Excerpted data
◆ ◆ ◆ ◆ ◆ ◆ ◆

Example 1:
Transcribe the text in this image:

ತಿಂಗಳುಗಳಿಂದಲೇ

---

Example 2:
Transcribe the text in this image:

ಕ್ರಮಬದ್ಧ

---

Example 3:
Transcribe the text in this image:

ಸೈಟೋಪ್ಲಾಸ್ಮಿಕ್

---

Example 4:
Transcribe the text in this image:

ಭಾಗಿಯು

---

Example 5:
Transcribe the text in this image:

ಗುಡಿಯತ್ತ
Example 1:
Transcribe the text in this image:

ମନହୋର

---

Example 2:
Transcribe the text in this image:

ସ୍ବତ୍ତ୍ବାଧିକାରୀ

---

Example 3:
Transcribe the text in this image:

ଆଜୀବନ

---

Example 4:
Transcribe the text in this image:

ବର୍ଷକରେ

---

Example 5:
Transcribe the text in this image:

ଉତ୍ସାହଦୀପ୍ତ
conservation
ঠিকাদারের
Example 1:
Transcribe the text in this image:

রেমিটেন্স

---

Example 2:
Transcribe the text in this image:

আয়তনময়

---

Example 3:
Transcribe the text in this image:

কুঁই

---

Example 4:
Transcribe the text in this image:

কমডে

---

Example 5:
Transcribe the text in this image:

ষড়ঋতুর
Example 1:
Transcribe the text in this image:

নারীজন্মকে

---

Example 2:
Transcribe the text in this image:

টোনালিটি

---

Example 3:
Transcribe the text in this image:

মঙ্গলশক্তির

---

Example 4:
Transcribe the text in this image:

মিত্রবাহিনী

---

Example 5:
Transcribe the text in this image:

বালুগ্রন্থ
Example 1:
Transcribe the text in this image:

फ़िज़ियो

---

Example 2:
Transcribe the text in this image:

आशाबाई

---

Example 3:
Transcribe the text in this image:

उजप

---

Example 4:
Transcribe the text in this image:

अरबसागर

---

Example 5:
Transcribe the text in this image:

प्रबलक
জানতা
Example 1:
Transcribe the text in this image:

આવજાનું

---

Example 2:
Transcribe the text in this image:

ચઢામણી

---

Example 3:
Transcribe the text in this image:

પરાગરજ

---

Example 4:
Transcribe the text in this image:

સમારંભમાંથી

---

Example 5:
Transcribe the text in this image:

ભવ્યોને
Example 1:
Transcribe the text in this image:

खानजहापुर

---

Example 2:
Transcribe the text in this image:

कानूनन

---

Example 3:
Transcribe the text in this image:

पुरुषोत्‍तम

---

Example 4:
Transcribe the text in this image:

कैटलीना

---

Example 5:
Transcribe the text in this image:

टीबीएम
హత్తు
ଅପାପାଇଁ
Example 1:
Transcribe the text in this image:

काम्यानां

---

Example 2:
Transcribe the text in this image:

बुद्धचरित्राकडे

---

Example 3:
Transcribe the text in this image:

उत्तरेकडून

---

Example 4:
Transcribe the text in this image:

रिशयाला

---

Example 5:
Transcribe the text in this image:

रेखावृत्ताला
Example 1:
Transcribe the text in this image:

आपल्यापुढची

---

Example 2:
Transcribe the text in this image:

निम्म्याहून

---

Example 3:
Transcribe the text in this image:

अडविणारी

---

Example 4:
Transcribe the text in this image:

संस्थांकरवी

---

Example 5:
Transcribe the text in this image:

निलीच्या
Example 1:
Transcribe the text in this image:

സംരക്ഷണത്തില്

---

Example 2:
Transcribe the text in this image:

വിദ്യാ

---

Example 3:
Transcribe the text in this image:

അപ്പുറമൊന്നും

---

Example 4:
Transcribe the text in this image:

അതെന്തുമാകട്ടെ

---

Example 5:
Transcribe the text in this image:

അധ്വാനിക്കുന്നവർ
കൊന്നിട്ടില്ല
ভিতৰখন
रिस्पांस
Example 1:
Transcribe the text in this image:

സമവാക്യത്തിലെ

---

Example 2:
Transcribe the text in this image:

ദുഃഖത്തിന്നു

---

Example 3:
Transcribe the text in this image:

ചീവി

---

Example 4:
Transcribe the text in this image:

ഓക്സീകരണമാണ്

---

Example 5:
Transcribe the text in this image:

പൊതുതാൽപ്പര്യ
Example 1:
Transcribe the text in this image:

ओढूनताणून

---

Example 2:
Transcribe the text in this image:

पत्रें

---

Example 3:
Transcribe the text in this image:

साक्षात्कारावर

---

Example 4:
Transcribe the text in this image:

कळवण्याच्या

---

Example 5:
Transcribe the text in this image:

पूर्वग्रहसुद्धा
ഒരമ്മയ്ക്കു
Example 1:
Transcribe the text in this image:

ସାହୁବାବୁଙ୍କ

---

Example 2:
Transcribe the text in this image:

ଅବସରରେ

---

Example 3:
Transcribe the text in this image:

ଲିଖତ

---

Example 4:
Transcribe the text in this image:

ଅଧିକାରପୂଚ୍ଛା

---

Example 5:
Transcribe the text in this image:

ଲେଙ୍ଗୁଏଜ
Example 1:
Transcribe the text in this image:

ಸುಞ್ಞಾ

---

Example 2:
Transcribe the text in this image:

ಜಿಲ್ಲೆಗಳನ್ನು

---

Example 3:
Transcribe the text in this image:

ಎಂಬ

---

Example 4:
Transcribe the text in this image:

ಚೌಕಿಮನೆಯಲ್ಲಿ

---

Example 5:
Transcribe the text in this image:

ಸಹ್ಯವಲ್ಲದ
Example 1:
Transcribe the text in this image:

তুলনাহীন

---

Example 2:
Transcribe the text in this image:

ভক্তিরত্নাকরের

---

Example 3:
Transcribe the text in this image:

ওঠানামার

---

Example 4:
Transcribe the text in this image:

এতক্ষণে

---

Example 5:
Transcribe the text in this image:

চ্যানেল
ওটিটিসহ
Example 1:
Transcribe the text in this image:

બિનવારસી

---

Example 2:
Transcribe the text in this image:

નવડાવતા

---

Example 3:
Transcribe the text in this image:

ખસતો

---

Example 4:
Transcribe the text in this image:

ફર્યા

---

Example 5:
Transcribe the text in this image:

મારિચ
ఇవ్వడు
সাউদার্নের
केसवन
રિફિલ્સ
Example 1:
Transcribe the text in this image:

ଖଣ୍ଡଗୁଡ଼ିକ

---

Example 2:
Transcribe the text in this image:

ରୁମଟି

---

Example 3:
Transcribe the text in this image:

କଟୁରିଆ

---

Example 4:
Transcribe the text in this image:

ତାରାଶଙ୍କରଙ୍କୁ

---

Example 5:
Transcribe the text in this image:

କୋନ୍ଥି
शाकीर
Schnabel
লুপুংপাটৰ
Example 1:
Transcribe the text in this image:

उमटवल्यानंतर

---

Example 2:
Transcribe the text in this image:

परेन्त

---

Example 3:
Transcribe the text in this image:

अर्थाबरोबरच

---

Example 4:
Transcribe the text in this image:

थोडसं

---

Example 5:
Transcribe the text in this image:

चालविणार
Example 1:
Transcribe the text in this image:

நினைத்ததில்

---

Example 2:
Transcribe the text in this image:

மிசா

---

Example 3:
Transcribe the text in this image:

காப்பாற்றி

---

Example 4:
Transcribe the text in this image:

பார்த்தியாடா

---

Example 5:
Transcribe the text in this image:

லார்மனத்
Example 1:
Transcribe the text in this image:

◆ ◆ ◆ ◆ ◆ ◆ ◆

The task
Rewrite the part of the material that opens at its start and closes with the line containing "ସ୍ବତ୍ତ୍ବାଧିକାରୀ", replacing "Transcribe" with "Write out" everywhere and leaving all else unchanged. Give only that part.

Task response
Example 1:
Write out the text in this image:

ತಿಂಗಳುಗಳಿಂದಲೇ

---

Example 2:
Write out the text in this image:

ಕ್ರಮಬದ್ಧ

---

Example 3:
Write out the text in this image:

ಸೈಟೋಪ್ಲಾಸ್ಮಿಕ್

---

Example 4:
Write out the text in this image:

ಭಾಗಿಯು

---

Example 5:
Write out the text in this image:

ಗುಡಿಯತ್ತ
Example 1:
Write out the text in this image:

ମନହୋର

---

Example 2:
Write out the text in this image:

ସ୍ବତ୍ତ୍ବାଧିକାରୀ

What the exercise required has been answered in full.